Task directions — Reproduce every one of the lines below verbatim, keeping them in the same order.

Dataset entries
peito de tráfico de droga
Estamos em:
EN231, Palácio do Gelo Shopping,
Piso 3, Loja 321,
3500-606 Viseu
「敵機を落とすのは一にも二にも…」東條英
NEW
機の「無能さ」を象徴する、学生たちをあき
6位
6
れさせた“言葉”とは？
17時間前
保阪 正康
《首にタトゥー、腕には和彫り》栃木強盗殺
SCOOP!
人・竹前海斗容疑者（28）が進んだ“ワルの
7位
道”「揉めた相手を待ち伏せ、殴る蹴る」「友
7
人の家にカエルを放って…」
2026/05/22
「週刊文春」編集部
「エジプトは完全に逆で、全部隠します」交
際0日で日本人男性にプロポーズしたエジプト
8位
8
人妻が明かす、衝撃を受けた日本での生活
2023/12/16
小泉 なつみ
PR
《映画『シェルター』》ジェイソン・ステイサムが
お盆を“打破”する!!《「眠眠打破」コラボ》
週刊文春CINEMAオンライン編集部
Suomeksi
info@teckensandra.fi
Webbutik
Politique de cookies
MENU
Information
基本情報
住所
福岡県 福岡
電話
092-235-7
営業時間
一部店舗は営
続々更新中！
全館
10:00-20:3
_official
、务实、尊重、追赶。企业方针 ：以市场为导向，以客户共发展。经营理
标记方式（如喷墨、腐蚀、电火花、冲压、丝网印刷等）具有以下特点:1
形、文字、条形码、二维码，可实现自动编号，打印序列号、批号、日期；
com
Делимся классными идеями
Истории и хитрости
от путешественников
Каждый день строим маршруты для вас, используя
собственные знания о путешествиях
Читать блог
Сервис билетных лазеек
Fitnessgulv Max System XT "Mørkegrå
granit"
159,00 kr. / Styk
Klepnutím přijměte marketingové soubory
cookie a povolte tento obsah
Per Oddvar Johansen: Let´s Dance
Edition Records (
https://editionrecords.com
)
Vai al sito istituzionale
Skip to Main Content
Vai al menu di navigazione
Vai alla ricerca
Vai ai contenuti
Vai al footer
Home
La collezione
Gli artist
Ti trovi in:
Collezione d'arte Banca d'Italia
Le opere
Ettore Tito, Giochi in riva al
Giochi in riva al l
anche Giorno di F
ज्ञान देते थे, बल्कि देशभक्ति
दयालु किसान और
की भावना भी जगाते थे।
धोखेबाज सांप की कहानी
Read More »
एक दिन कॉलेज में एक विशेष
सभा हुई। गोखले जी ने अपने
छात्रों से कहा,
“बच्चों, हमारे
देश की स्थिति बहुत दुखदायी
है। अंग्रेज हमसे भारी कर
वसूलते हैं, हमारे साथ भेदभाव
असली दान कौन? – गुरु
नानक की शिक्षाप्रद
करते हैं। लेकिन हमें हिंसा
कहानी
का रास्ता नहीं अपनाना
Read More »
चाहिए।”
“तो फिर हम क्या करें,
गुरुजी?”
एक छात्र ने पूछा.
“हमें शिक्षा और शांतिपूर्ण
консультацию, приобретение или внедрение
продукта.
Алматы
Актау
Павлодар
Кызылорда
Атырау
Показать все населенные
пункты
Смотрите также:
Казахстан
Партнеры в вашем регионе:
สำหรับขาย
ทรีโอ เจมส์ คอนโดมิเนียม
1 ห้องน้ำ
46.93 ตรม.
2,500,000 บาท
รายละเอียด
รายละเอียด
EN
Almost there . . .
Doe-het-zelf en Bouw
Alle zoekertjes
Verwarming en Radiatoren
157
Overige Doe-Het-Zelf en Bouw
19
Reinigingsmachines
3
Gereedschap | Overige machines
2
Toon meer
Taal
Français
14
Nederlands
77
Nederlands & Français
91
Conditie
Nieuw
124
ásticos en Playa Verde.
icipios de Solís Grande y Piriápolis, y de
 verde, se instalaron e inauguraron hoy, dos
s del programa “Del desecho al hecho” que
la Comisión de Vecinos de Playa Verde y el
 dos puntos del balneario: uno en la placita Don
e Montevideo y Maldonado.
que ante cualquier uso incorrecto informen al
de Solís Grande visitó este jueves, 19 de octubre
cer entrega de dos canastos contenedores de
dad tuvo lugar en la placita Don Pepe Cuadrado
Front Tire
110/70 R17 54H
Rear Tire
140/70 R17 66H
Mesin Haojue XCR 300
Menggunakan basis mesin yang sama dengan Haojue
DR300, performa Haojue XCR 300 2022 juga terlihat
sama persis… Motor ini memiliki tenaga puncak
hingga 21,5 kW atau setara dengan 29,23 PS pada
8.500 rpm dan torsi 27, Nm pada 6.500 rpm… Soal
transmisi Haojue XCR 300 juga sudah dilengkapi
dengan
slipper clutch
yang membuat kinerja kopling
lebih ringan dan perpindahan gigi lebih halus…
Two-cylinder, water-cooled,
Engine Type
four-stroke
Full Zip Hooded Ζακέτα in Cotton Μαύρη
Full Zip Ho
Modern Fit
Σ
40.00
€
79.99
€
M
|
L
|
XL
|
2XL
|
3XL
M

Output below —
peito de tráfico de droga
Estamos em:
EN231, Palácio do Gelo Shopping,
Piso 3, Loja 321,
3500-606 Viseu
「敵機を落とすのは一にも二にも…」東條英
NEW
機の「無能さ」を象徴する、学生たちをあき
6位
6
れさせた“言葉”とは？
17時間前
保阪 正康
《首にタトゥー、腕には和彫り》栃木強盗殺
SCOOP!
人・竹前海斗容疑者（28）が進んだ“ワルの
7位
道”「揉めた相手を待ち伏せ、殴る蹴る」「友
7
人の家にカエルを放って…」
2026/05/22
「週刊文春」編集部
「エジプトは完全に逆で、全部隠します」交
際0日で日本人男性にプロポーズしたエジプト
8位
8
人妻が明かす、衝撃を受けた日本での生活
2023/12/16
小泉 なつみ
PR
《映画『シェルター』》ジェイソン・ステイサムが
お盆を“打破”する!!《「眠眠打破」コラボ》
週刊文春CINEMAオンライン編集部
Suomeksi
info@teckensandra.fi
Webbutik
Politique de cookies
MENU
Information
基本情報
住所
福岡県 福岡
電話
092-235-7
営業時間
一部店舗は営
続々更新中！
全館
10:00-20:3
_official
、务实、尊重、追赶。企业方针 ：以市场为导向，以客户共发展。经营理
标记方式（如喷墨、腐蚀、电火花、冲压、丝网印刷等）具有以下特点:1
形、文字、条形码、二维码，可实现自动编号，打印序列号、批号、日期；
com
Делимся классными идеями
Истории и хитрости
от путешественников
Каждый день строим маршруты для вас, используя
собственные знания о путешествиях
Читать блог
Сервис билетных лазеек
Fitnessgulv Max System XT "Mørkegrå
granit"
159,00 kr. / Styk
Klepnutím přijměte marketingové soubory
cookie a povolte tento obsah
Per Oddvar Johansen: Let´s Dance
Edition Records (
https://editionrecords.com
)
Vai al sito istituzionale
Skip to Main Content
Vai al menu di navigazione
Vai alla ricerca
Vai ai contenuti
Vai al footer
Home
La collezione
Gli artist
Ti trovi in:
Collezione d'arte Banca d'Italia
Le opere
Ettore Tito, Giochi in riva al
Giochi in riva al l
anche Giorno di F
ज्ञान देते थे, बल्कि देशभक्ति
दयालु किसान और
की भावना भी जगाते थे।
धोखेबाज सांप की कहानी
Read More »
एक दिन कॉलेज में एक विशेष
सभा हुई। गोखले जी ने अपने
छात्रों से कहा,
“बच्चों, हमारे
देश की स्थिति बहुत दुखदायी
है। अंग्रेज हमसे भारी कर
वसूलते हैं, हमारे साथ भेदभाव
असली दान कौन? – गुरु
नानक की शिक्षाप्रद
करते हैं। लेकिन हमें हिंसा
कहानी
का रास्ता नहीं अपनाना
Read More »
चाहिए।”
“तो फिर हम क्या करें,
गुरुजी?”
एक छात्र ने पूछा.
“हमें शिक्षा और शांतिपूर्ण
консультацию, приобретение или внедрение
продукта.
Алматы
Актау
Павлодар
Кызылорда
Атырау
Показать все населенные
пункты
Смотрите также:
Казахстан
Партнеры в вашем регионе:
สำหรับขาย
ทรีโอ เจมส์ คอนโดมิเนียม
1 ห้องน้ำ
46.93 ตรม.
2,500,000 บาท
รายละเอียด
รายละเอียด
EN
Almost there . . .
Doe-het-zelf en Bouw
Alle zoekertjes
Verwarming en Radiatoren
157
Overige Doe-Het-Zelf en Bouw
19
Reinigingsmachines
3
Gereedschap | Overige machines
2
Toon meer
Taal
Français
14
Nederlands
77
Nederlands & Français
91
Conditie
Nieuw
124
ásticos en Playa Verde.
icipios de Solís Grande y Piriápolis, y de
 verde, se instalaron e inauguraron hoy, dos
s del programa “Del desecho al hecho” que
la Comisión de Vecinos de Playa Verde y el
 dos puntos del balneario: uno en la placita Don
e Montevideo y Maldonado.
que ante cualquier uso incorrecto informen al
de Solís Grande visitó este jueves, 19 de octubre
cer entrega de dos canastos contenedores de
dad tuvo lugar en la placita Don Pepe Cuadrado
Front Tire
110/70 R17 54H
Rear Tire
140/70 R17 66H
Mesin Haojue XCR 300
Menggunakan basis mesin yang sama dengan Haojue
DR300, performa Haojue XCR 300 2022 juga terlihat
sama persis… Motor ini memiliki tenaga puncak
hingga 21,5 kW atau setara dengan 29,23 PS pada
8.500 rpm dan torsi 27, Nm pada 6.500 rpm… Soal
transmisi Haojue XCR 300 juga sudah dilengkapi
dengan
slipper clutch
yang membuat kinerja kopling
lebih ringan dan perpindahan gigi lebih halus…
Two-cylinder, water-cooled,
Engine Type
four-stroke
Full Zip Hooded Ζακέτα in Cotton Μαύρη
Full Zip Ho
Modern Fit
Σ
40.00
€
79.99
€
M
|
L
|
XL
|
2XL
|
3XL
M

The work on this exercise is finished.